TASK ITEM. The records are to be reproduced verbatim.

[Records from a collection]

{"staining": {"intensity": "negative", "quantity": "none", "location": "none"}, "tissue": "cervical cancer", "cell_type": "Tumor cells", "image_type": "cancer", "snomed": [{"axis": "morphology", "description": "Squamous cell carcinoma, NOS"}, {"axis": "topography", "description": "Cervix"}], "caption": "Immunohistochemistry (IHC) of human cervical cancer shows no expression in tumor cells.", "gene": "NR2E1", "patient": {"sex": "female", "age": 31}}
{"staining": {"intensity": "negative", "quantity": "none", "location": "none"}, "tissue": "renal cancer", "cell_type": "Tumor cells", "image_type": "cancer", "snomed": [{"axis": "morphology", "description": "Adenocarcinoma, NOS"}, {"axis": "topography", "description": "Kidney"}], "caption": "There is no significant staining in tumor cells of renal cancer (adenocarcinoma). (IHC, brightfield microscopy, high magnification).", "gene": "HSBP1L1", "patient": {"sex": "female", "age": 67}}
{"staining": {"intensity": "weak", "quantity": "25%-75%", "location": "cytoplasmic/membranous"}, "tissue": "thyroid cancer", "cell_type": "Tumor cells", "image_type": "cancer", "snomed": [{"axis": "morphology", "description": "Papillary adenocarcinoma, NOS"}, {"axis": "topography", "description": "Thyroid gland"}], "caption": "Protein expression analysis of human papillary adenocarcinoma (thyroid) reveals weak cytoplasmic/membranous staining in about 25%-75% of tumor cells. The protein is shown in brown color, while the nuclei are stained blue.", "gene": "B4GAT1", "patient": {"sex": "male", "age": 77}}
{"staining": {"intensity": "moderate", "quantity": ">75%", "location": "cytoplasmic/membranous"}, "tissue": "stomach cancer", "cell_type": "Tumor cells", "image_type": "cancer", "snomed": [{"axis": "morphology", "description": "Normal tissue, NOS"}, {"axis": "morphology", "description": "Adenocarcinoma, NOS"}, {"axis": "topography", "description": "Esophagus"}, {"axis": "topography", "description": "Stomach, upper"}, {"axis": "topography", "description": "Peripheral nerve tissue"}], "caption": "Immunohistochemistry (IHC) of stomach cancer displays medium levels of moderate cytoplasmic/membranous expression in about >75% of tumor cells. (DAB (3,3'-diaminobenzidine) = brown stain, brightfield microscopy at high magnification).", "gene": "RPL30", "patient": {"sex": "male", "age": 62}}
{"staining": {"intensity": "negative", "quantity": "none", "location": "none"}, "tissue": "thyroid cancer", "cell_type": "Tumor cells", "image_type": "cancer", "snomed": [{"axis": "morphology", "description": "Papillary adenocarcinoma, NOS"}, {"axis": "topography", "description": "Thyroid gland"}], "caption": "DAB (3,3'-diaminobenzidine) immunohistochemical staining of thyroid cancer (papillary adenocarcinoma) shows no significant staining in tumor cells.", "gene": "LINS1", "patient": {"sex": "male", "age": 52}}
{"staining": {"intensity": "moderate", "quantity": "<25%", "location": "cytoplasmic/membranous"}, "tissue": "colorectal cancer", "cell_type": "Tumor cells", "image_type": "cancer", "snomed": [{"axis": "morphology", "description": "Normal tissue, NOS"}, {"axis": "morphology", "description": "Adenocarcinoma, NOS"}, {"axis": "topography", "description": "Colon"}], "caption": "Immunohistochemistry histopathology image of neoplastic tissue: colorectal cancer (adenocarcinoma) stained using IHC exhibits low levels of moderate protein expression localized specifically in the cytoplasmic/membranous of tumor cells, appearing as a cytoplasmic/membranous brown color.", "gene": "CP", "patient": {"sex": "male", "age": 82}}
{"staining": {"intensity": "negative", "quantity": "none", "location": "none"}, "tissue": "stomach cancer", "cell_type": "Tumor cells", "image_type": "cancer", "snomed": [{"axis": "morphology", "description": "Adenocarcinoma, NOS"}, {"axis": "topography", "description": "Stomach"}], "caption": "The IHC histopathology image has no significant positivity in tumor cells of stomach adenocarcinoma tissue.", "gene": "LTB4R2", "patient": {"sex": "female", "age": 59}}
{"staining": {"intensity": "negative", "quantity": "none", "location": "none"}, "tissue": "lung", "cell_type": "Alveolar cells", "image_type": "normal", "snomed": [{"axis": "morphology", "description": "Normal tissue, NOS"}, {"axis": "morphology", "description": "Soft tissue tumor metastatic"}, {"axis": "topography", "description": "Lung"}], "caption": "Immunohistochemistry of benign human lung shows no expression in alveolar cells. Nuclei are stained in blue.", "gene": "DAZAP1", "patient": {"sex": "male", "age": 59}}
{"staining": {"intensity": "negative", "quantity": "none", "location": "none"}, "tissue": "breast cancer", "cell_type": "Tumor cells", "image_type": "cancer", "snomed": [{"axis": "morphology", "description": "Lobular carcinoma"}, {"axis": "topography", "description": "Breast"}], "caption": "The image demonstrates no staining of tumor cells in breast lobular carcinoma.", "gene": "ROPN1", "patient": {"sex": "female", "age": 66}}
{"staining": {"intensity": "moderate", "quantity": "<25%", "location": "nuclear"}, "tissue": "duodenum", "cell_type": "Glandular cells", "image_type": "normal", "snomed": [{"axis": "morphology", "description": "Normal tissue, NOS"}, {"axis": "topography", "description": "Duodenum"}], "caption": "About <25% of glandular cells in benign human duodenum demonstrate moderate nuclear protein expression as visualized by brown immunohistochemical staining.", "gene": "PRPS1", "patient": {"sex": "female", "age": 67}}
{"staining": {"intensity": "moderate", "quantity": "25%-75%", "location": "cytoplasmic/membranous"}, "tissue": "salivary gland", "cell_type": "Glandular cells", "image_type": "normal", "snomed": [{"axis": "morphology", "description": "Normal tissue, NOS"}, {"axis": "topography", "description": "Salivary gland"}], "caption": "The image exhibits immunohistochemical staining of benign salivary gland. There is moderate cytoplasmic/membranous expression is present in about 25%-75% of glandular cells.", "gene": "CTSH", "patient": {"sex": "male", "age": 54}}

SOLUTION FOR THIS PROBLEM.
{"staining": {"intensity": "negative", "quantity": "none", "location": "none"}, "tissue": "cervical cancer", "cell_type": "Tumor cells", "image_type": "cancer", "snomed": [{"axis": "morphology", "description": "Squamous cell carcinoma, NOS"}, {"axis": "topography", "description": "Cervix"}], "caption": "Immunohistochemistry (IHC) of human cervical cancer shows no expression in tumor cells.", "gene": "NR2E1", "patient": {"sex": "female", "age": 31}}
{"staining": {"intensity": "negative", "quantity": "none", "location": "none"}, "tissue": "renal cancer", "cell_type": "Tumor cells", "image_type": "cancer", "snomed": [{"axis": "morphology", "description": "Adenocarcinoma, NOS"}, {"axis": "topography", "description": "Kidney"}], "caption": "There is no significant staining in tumor cells of renal cancer (adenocarcinoma). (IHC, brightfield microscopy, high magnification).", "gene": "HSBP1L1", "patient": {"sex": "female", "age": 67}}
{"staining": {"intensity": "weak", "quantity": "25%-75%", "location": "cytoplasmic/membranous"}, "tissue": "thyroid cancer", "cell_type": "Tumor cells", "image_type": "cancer", "snomed": [{"axis": "morphology", "description": "Papillary adenocarcinoma, NOS"}, {"axis": "topography", "description": "Thyroid gland"}], "caption": "Protein expression analysis of human papillary adenocarcinoma (thyroid) reveals weak cytoplasmic/membranous staining in about 25%-75% of tumor cells. The protein is shown in brown color, while the nuclei are stained blue.", "gene": "B4GAT1", "patient": {"sex": "male", "age": 77}}
{"staining": {"intensity": "moderate", "quantity": ">75%", "location": "cytoplasmic/membranous"}, "tissue": "stomach cancer", "cell_type": "Tumor cells", "image_type": "cancer", "snomed": [{"axis": "morphology", "description": "Normal tissue, NOS"}, {"axis": "morphology", "description": "Adenocarcinoma, NOS"}, {"axis": "topography", "description": "Esophagus"}, {"axis": "topography", "description": "Stomach, upper"}, {"axis": "topography", "description": "Peripheral nerve tissue"}], "caption": "Immunohistochemistry (IHC) of stomach cancer displays medium levels of moderate cytoplasmic/membranous expression in about >75% of tumor cells. (DAB (3,3'-diaminobenzidine) = brown stain, brightfield microscopy at high magnification).", "gene": "RPL30", "patient": {"sex": "male", "age": 62}}
{"staining": {"intensity": "negative", "quantity": "none", "location": "none"}, "tissue": "thyroid cancer", "cell_type": "Tumor cells", "image_type": "cancer", "snomed": [{"axis": "morphology", "description": "Papillary adenocarcinoma, NOS"}, {"axis": "topography", "description": "Thyroid gland"}], "caption": "DAB (3,3'-diaminobenzidine) immunohistochemical staining of thyroid cancer (papillary adenocarcinoma) shows no significant staining in tumor cells.", "gene": "LINS1", "patient": {"sex": "male", "age": 52}}
{"staining": {"intensity": "moderate", "quantity": "<25%", "location": "cytoplasmic/membranous"}, "tissue": "colorectal cancer", "cell_type": "Tumor cells", "image_type": "cancer", "snomed": [{"axis": "morphology", "description": "Normal tissue, NOS"}, {"axis": "morphology", "description": "Adenocarcinoma, NOS"}, {"axis": "topography", "description": "Colon"}], "caption": "Immunohistochemistry histopathology image of neoplastic tissue: colorectal cancer (adenocarcinoma) stained using IHC exhibits low levels of moderate protein expression localized specifically in the cytoplasmic/membranous of tumor cells, appearing as a cytoplasmic/membranous brown color.", "gene": "CP", "patient": {"sex": "male", "age": 82}}
{"staining": {"intensity": "negative", "quantity": "none", "location": "none"}, "tissue": "stomach cancer", "cell_type": "Tumor cells", "image_type": "cancer", "snomed": [{"axis": "morphology", "description": "Adenocarcinoma, NOS"}, {"axis": "topography", "description": "Stomach"}], "caption": "The IHC histopathology image has no significant positivity in tumor cells of stomach adenocarcinoma tissue.", "gene": "LTB4R2", "patient": {"sex": "female", "age": 59}}
{"staining": {"intensity": "negative", "quantity": "none", "location": "none"}, "tissue": "lung", "cell_type": "Alveolar cells", "image_type": "normal", "snomed": [{"axis": "morphology", "description": "Normal tissue, NOS"}, {"axis": "morphology", "description": "Soft tissue tumor metastatic"}, {"axis": "topography", "description": "Lung"}], "caption": "Immunohistochemistry of benign human lung shows no expression in alveolar cells. Nuclei are stained in blue.", "gene": "DAZAP1", "patient": {"sex": "male", "age": 59}}
{"staining": {"intensity": "negative", "quantity": "none", "location": "none"}, "tissue": "breast cancer", "cell_type": "Tumor cells", "image_type": "cancer", "snomed": [{"axis": "morphology", "description": "Lobular carcinoma"}, {"axis": "topography", "description": "Breast"}], "caption": "The image demonstrates no staining of tumor cells in breast lobular carcinoma.", "gene": "ROPN1", "patient": {"sex": "female", "age": 66}}
{"staining": {"intensity": "moderate", "quantity": "<25%", "location": "nuclear"}, "tissue": "duodenum", "cell_type": "Glandular cells", "image_type": "normal", "snomed": [{"axis": "morphology", "description": "Normal tissue, NOS"}, {"axis": "topography", "description": "Duodenum"}], "caption": "About <25% of glandular cells in benign human duodenum demonstrate moderate nuclear protein expression as visualized by brown immunohistochemical staining.", "gene": "PRPS1", "patient": {"sex": "female", "age": 67}}
{"staining": {"intensity": "moderate", "quantity": "25%-75%", "location": "cytoplasmic/membranous"}, "tissue": "salivary gland", "cell_type": "Glandular cells", "image_type": "normal", "snomed": [{"axis": "morphology", "description": "Normal tissue, NOS"}, {"axis": "topography", "description": "Salivary gland"}], "caption": "The image exhibits immunohistochemical staining of benign salivary gland. There is moderate cytoplasmic/membranous expression is present in about 25%-75% of glandular cells.", "gene": "CTSH", "patient": {"sex": "male", "age": 54}}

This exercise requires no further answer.